## EXTRACT PROVIDED

=====

Let’s learn Panda

image source : imgur

Pandas…. Abbreviation of Panel data. Panda is a Python library module for data analysis and data manipulation. Data, as it is said, is one of the most important aspect in the field of Machine Learning. Machines cannot be trained until and unless it is provided with data (because Duh!!! What will it learn ???). That being said, In this world of infinite type of data formats and their uneven scattering, Data will not present itself every time in a decorated and beautiful manner(Damn! Its a big mess). This is where Panda comes to the rescue. Panda makes data cleaning, formatting, refining and all sorts of data manipulation millions of times faster and efficient ! Its ease of use, open source nature, Fantastic documentation, Huge community, active development since its initial release, are just some of the features that panda owes to for its fame among the data scientist.

Without any further due let’s get our hands dirty and get familiar with some of the basic functionalities Panda has to offer.

NOTE: In this post I am going to assume that you already have panda installed on your machine. If not, you might want to do that first i.e. ‘pip install pandas


Lets start with some basic panda setup and usage!

#basic usage
import pandas as pd
import matplotlib.pyplot as plt
from matplotlib import style
style.use('fivethirtyeight')
stats = {
'Day':[1,2,3,4,5,6],
'Visitors':[43,34,65,56,29,76],
'Bounce_Rate':[65,67,78,65,45,52]
}
df = pd.DataFrame(stats)
print(df.head())
print(df.tail())
print(df.head(2))
print(df.tail(2))
print(df.shape)
df.set_index('Day', inplace = True)
print(df)
df.index.name = 'Day'
df.reset_index(inplace = True)
print(df)

Now lets move on to some of the basic column operation.

#column operations
import pandas as pd
import matplotlib.pyplot as plt
from matplotlib import style
style.use('fivethirtyeight')
stats = {
'Day':[1,2,3,4,5,6],
'Visitors':[43,34,65,56,29,76],
'Bounce_Rate':[65,67,78,65,45,52]
}
df = pd.DataFrame(stats)
AXIS = 0 STANDS FOR ROWS
df.drop(['Day', 'Visitors'], axis = 1, inplace = True)
print(df.Bounce_Rate)
print('Bounce_Rate')
df.rename(columns = {'Day': 'day', 'Visitors': 'visitors'}, inplace = True)

=====

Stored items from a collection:
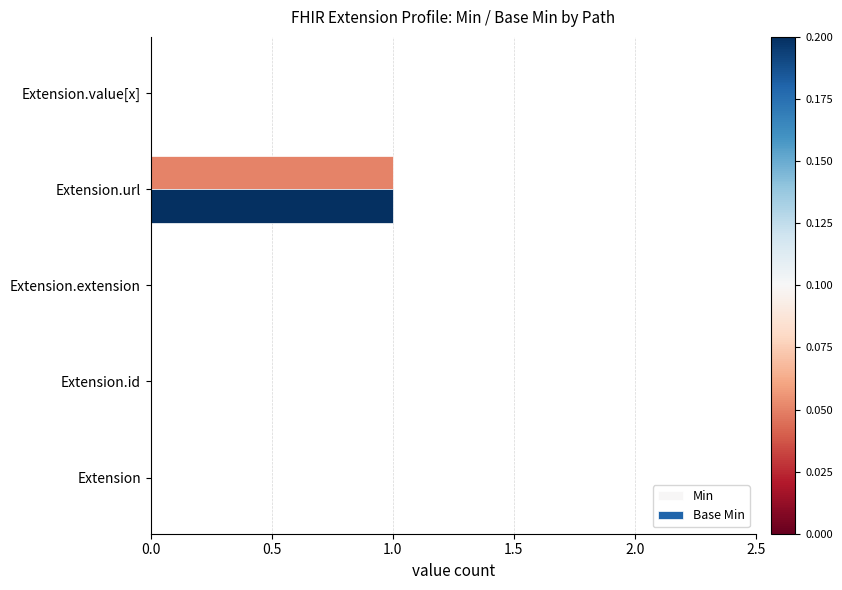

Rank the series by their maximum value, from highest to lowest.

Min, Base Min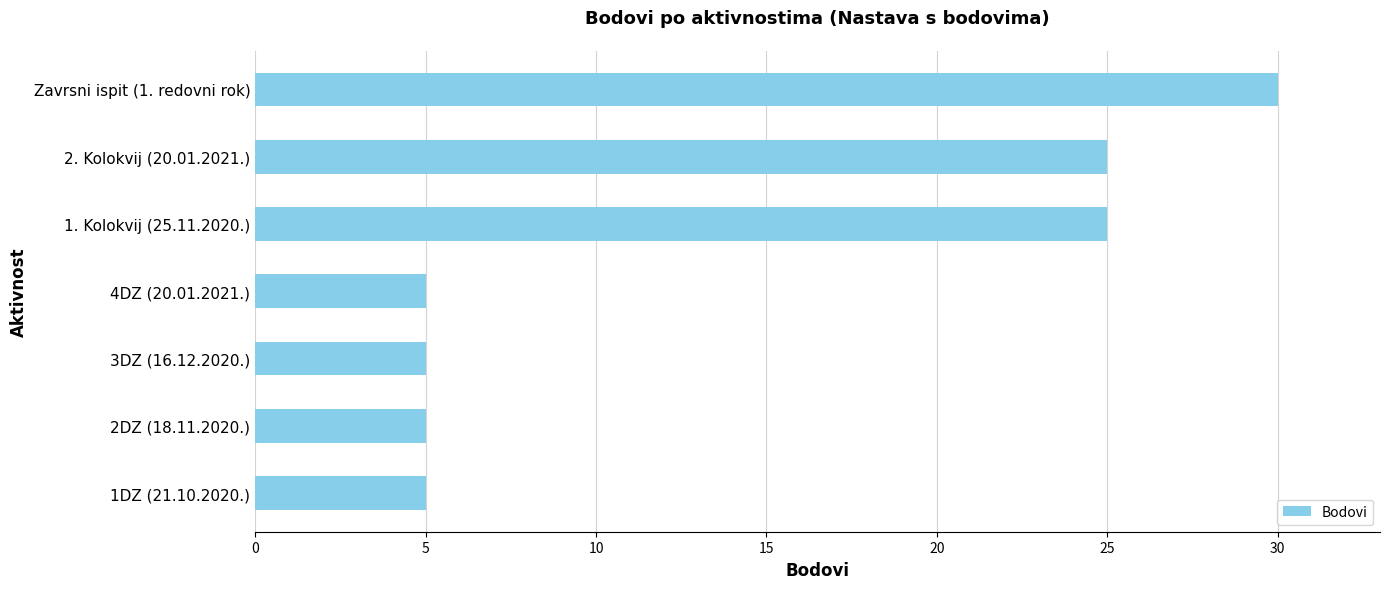

What is the minimum value shown in the chart?

5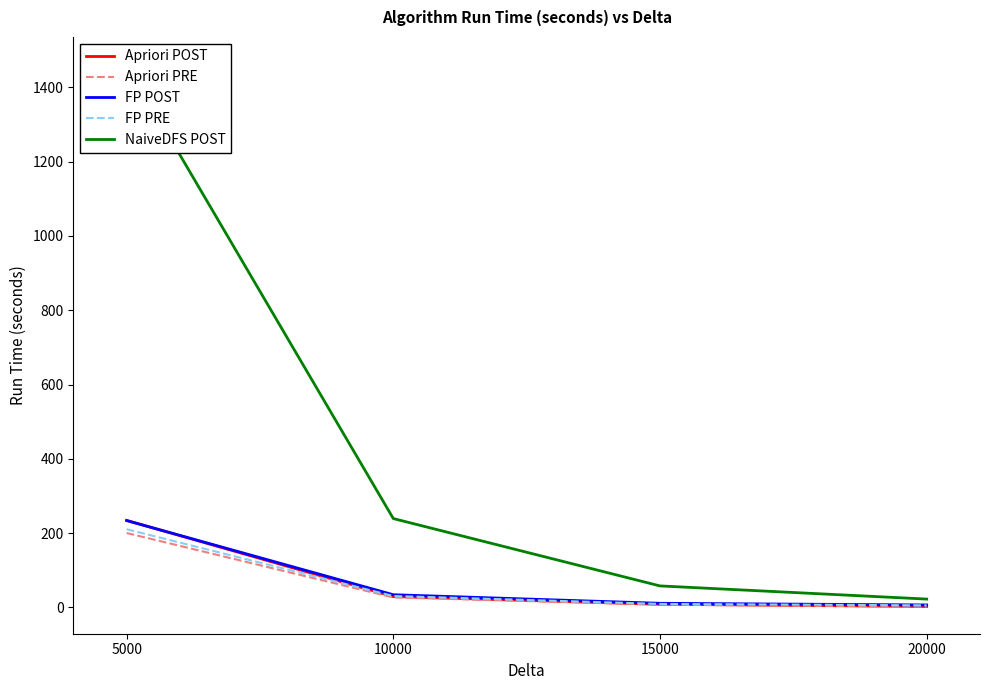

What is the average value of the Apriori POST series?

68.7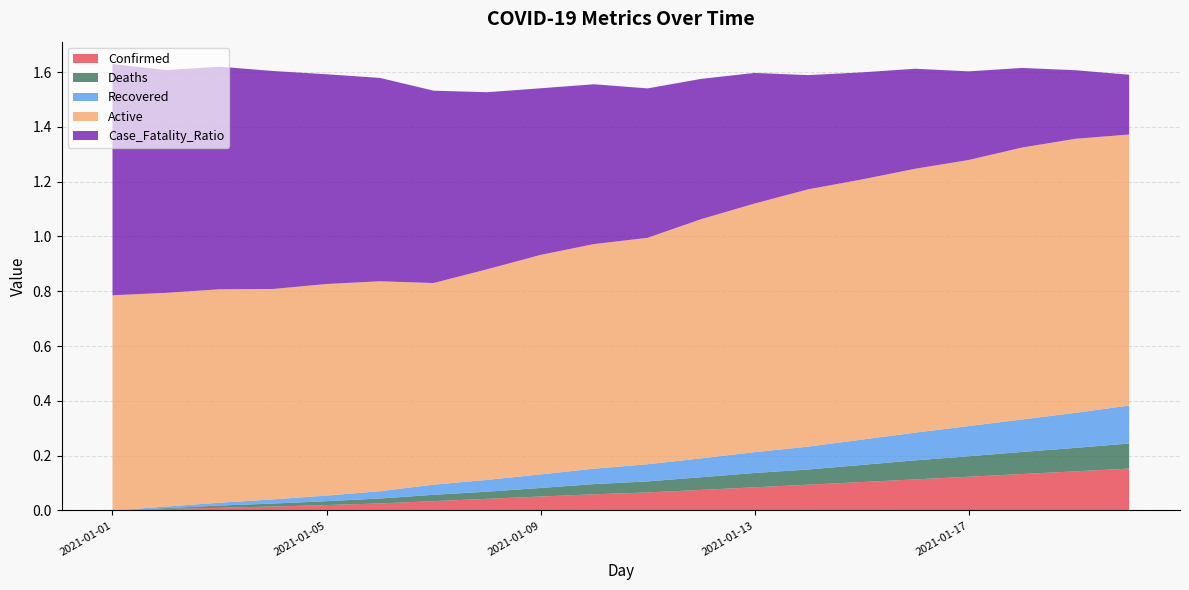

Reading left to right, list all the values displayed in this chart.

Confirmed: 2021-01-01=0.0	2021-01-02=0.0	2021-01-03=0.0	2021-01-04=0.0	2021-01-05=0.0	2021-01-06=0.0	2021-01-07=0.0	2021-01-08=0.0	2021-01-09=0.1	2021-01-10=0.1	2021-01-11=0.1	2021-01-12=0.1	2021-01-13=0.1	2021-01-14=0.1	2021-01-15=0.1	2021-01-16=0.1	2021-01-17=0.1	2021-01-18=0.1	2021-01-19=0.1	2021-01-20=0.2
Deaths: 2021-01-01=0.0	2021-01-02=0.0	2021-01-03=0.0	2021-01-04=0.0	2021-01-05=0.0	2021-01-06=0.0	2021-01-07=0.0	2021-01-08=0.0	2021-01-09=0.0	2021-01-10=0.0	2021-01-11=0.0	2021-01-12=0.0	2021-01-13=0.1	2021-01-14=0.1	2021-01-15=0.1	2021-01-16=0.1	2021-01-17=0.1	2021-01-18=0.1	2021-01-19=0.1	2021-01-20=0.1
Recovered: 2021-01-01=0.0	2021-01-02=0.0	2021-01-03=0.0	2021-01-04=0.0	2021-01-05=0.0	2021-01-06=0.0	2021-01-07=0.0	2021-01-08=0.0	2021-01-09=0.0	2021-01-10=0.1	2021-01-11=0.1	2021-01-12=0.1	2021-01-13=0.1	2021-01-14=0.1	2021-01-15=0.1	2021-01-16=0.1	2021-01-17=0.1	2021-01-18=0.1	2021-01-19=0.1	2021-01-20=0.1
Active: 2021-01-01=0.8	2021-01-02=0.8	2021-01-03=0.8	2021-01-04=0.8	2021-01-05=0.8	2021-01-06=0.8	2021-01-07=0.7	2021-01-08=0.8	2021-01-09=0.8	2021-01-10=0.8	2021-01-11=0.8	2021-01-12=0.9	2021-01-13=0.9	2021-01-14=0.9	2021-01-15=0.9	2021-01-16=1.0	2021-01-17=1.0	2021-01-18=1.0	2021-01-19=1.0	2021-01-20=1.0
Case_Fatality_Ratio: 2021-01-01=0.8	2021-01-02=0.8	2021-01-03=0.8	2021-01-04=0.8	2021-01-05=0.8	2021-01-06=0.7	2021-01-07=0.7	2021-01-08=0.6	2021-01-09=0.6	2021-01-10=0.6	2021-01-11=0.5	2021-01-12=0.5	2021-01-13=0.5	2021-01-14=0.4	2021-01-15=0.4	2021-01-16=0.4	2021-01-17=0.3	2021-01-18=0.3	2021-01-19=0.3	2021-01-20=0.2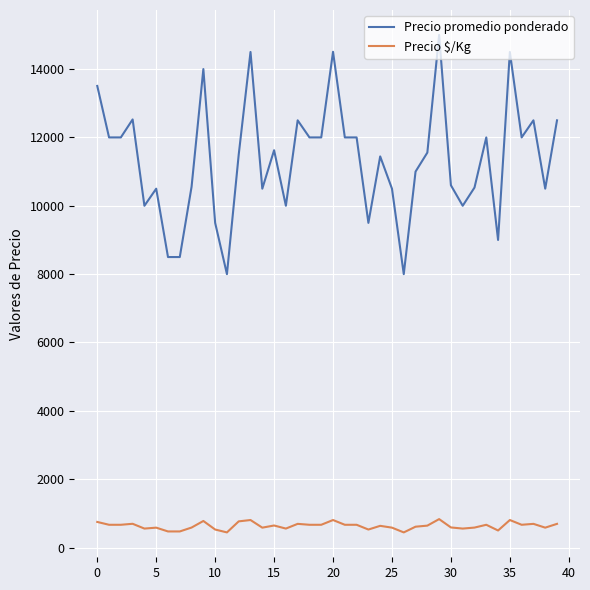

True or false: Precio promedio ponderado and Precio $/Kg cross at least once.

False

=====

## WRITTEN TASK 1
Update the Pandas tutorial between "print(df.head())" and "basic column operation.", inclusive, so that "print" is replaced by "display" throughout.
## WRITTEN TASK 2
Answer these questions using the Pandas tutorial:
(a) According to the tutorial, what is "Pandas" an abbreviation of?
(b) What command does the tutorial give for installing the library?
(c) Which style name is passed to style.use in the code?
## WRITTEN TASK 3
Translate this sentence from the Pandas tutorial into Spanish: "Panda is a Python library module for data analysis and data manipulation."

## WRITTEN ANSWER 1
display(df.head())
display(df.tail())
display(df.head(2))
display(df.tail(2))
display(df.shape)
df.set_index('Day', inplace = True)
display(df)
df.index.name = 'Day'
df.reset_index(inplace = True)
display(df)

Now lets move on to some of the basic column operation.

## WRITTEN ANSWER 2
(a) Panel data
(b) pip install pandas
(c) fivethirtyeight

## WRITTEN ANSWER 3
Panda es un módulo de biblioteca de Python para el análisis de datos y la manipulación de datos.